** START Input **
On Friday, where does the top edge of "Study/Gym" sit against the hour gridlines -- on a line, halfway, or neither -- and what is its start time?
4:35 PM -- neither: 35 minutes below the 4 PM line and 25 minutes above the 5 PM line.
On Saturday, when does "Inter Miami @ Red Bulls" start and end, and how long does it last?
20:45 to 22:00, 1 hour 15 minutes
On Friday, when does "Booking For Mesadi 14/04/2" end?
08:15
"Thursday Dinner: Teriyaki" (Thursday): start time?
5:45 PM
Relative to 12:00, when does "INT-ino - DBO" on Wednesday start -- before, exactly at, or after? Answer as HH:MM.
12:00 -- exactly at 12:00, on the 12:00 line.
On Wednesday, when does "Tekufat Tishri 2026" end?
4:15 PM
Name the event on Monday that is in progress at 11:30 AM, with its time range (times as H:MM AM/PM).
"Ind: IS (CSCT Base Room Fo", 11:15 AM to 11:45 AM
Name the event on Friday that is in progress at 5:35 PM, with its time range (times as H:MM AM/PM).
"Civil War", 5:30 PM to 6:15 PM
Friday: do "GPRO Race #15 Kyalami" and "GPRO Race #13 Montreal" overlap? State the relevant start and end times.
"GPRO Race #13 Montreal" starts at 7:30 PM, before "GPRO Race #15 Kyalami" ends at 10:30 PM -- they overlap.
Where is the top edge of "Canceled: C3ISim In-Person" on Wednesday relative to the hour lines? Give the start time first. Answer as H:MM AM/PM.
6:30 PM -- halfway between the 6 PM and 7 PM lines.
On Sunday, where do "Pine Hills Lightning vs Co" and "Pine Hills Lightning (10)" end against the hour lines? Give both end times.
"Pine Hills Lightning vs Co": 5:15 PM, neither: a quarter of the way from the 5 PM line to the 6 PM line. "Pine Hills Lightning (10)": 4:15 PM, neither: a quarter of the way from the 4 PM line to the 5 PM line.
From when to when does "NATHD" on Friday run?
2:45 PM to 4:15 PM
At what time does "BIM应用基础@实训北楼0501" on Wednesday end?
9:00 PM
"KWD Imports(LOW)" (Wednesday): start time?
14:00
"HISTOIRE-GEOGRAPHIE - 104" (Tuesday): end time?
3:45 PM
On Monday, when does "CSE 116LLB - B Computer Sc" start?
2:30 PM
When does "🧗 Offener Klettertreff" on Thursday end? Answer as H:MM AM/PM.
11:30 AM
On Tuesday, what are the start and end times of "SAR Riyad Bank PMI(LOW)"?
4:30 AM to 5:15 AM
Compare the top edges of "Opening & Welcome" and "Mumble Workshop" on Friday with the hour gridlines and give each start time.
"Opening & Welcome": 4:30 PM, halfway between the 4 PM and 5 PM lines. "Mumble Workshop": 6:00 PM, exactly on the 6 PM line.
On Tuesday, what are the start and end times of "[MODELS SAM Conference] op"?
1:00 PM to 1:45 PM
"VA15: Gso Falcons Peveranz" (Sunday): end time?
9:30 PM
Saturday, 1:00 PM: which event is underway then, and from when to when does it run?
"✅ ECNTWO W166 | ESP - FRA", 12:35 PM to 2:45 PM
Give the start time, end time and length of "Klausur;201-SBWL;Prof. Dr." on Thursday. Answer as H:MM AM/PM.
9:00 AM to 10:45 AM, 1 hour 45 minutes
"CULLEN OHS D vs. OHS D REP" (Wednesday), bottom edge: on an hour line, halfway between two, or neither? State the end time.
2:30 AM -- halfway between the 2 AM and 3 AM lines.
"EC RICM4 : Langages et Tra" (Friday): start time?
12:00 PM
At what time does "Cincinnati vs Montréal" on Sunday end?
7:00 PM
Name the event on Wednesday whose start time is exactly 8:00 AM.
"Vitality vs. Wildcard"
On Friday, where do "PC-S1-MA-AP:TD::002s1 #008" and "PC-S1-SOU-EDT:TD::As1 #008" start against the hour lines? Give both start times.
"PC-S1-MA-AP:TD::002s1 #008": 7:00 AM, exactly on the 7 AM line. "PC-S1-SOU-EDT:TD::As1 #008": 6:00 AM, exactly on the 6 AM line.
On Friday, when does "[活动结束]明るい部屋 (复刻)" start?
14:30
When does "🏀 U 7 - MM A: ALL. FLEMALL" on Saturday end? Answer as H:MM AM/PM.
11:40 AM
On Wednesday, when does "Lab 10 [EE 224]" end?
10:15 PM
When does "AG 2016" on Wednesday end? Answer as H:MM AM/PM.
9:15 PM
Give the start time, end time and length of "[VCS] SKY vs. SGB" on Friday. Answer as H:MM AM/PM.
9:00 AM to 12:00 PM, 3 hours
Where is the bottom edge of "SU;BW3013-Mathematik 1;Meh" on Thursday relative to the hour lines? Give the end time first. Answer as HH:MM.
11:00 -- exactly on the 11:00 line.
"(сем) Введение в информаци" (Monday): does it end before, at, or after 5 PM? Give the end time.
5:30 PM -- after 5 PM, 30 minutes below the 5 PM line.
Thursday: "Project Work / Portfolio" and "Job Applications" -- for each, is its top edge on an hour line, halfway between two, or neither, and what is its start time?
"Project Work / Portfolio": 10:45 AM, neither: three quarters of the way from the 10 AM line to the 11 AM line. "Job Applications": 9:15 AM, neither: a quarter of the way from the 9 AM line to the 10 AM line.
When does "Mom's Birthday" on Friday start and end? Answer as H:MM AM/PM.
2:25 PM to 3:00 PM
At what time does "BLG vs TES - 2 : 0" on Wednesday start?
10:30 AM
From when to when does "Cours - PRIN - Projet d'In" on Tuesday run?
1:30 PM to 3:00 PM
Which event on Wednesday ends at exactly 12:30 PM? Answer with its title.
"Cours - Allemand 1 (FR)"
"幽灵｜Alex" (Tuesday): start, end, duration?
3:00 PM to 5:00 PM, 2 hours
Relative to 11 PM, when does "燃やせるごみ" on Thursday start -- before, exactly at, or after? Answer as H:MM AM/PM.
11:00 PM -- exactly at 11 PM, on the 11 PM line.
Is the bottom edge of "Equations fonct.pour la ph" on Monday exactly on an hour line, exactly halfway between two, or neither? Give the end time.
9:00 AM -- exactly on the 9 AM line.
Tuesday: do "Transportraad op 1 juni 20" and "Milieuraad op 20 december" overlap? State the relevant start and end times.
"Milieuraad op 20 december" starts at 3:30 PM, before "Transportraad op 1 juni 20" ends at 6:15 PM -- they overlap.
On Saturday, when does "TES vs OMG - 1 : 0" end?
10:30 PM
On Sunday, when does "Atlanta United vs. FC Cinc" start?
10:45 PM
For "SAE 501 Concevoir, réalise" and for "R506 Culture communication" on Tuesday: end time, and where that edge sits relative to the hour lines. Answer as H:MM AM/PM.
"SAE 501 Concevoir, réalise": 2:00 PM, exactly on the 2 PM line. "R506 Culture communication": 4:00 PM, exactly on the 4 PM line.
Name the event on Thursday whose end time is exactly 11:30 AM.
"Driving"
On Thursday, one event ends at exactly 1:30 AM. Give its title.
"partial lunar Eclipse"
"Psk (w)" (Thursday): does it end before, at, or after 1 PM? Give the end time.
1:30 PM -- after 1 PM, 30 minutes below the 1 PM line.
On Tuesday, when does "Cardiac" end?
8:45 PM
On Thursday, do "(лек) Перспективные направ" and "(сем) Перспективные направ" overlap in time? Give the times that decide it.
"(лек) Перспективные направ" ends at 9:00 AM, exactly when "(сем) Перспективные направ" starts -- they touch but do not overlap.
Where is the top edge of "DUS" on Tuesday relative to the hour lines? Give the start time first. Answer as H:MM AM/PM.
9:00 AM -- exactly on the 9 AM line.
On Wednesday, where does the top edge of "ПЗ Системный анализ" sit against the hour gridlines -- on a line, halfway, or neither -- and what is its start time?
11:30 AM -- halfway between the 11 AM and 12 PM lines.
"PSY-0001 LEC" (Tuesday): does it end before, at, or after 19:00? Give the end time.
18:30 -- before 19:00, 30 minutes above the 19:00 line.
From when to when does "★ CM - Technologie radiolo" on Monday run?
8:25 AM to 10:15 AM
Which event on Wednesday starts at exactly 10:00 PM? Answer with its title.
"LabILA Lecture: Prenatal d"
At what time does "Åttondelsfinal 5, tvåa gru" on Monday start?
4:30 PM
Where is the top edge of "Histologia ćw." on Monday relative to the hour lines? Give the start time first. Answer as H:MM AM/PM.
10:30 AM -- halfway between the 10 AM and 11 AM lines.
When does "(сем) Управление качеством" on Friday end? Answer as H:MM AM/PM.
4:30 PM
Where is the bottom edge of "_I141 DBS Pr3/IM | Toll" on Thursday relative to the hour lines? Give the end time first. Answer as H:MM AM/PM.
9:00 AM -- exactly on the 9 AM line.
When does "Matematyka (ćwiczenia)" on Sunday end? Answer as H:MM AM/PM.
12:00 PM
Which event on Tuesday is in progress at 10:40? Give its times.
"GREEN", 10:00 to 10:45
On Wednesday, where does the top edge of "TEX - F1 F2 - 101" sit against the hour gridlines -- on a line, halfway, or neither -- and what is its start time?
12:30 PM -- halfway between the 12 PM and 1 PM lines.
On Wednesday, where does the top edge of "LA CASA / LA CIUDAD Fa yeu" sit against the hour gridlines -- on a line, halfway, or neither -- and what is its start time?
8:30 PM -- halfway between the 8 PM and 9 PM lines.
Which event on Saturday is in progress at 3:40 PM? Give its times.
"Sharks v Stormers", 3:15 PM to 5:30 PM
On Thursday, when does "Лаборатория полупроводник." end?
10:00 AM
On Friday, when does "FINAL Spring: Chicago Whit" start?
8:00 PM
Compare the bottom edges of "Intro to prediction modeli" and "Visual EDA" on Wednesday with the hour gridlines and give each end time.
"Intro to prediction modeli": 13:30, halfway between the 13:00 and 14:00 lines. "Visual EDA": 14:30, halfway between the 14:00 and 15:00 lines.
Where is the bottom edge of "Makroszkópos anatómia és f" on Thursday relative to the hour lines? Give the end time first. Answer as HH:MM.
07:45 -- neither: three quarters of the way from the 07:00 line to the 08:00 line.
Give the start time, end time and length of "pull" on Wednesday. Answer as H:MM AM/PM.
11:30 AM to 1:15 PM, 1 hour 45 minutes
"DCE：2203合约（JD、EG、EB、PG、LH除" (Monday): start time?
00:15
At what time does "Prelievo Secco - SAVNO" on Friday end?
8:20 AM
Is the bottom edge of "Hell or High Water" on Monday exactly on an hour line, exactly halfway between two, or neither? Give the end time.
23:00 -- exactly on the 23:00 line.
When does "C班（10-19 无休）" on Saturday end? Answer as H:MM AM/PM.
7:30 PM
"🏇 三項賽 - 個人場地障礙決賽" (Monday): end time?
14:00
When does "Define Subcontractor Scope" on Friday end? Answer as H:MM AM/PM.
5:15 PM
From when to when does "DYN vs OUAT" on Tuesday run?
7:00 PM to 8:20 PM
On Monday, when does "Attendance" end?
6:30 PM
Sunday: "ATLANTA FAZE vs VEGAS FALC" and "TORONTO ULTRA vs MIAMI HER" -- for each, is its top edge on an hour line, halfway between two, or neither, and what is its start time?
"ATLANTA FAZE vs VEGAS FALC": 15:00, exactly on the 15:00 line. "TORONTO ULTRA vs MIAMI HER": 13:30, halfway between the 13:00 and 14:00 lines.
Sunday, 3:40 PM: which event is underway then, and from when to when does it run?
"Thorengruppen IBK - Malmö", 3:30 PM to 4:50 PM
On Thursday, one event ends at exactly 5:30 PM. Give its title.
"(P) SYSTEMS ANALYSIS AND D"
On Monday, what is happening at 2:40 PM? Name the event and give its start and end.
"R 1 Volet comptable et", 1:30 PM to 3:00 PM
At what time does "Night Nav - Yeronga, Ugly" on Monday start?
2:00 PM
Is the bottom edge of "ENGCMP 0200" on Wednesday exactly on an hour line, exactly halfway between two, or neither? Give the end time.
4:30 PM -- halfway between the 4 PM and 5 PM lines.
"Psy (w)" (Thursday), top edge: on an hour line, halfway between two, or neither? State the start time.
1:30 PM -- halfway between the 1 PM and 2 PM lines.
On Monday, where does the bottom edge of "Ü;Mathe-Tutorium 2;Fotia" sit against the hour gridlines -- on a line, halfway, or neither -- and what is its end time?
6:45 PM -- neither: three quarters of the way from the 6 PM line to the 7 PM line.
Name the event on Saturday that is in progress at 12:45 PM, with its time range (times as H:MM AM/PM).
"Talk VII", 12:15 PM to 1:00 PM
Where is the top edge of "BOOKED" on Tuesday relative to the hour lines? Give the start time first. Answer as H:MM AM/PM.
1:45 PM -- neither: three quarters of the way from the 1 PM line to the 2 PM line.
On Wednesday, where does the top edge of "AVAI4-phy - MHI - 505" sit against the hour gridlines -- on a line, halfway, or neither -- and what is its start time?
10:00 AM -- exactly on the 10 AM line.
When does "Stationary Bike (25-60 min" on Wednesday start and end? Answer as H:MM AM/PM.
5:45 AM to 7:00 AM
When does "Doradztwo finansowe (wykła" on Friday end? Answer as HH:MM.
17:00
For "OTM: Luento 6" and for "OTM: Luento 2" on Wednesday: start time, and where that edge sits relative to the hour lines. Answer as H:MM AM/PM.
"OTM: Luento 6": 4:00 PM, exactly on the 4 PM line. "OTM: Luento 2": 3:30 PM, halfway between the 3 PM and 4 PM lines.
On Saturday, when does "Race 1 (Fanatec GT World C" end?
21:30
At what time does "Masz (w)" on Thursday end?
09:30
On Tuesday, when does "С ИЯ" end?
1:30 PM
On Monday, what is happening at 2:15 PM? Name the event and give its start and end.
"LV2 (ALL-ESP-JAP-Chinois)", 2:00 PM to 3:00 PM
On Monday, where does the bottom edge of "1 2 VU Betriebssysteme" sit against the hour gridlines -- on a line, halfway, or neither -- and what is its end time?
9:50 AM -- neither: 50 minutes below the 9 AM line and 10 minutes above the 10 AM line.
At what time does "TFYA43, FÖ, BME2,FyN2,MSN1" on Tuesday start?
** END Input **
What the task asks:
Identify every line above that contains the word "Concevoir", and copy each one. Case counts.

Solution to the exercise:
For "SAE 501 Concevoir, réalise" and for "R506 Culture communication" on Tuesday: end time, and where that edge sits relative to the hour lines. Answer as H:MM AM/PM.
"SAE 501 Concevoir, réalise": 2:00 PM, exactly on the 2 PM line. "R506 Culture communication": 4:00 PM, exactly on the 4 PM line.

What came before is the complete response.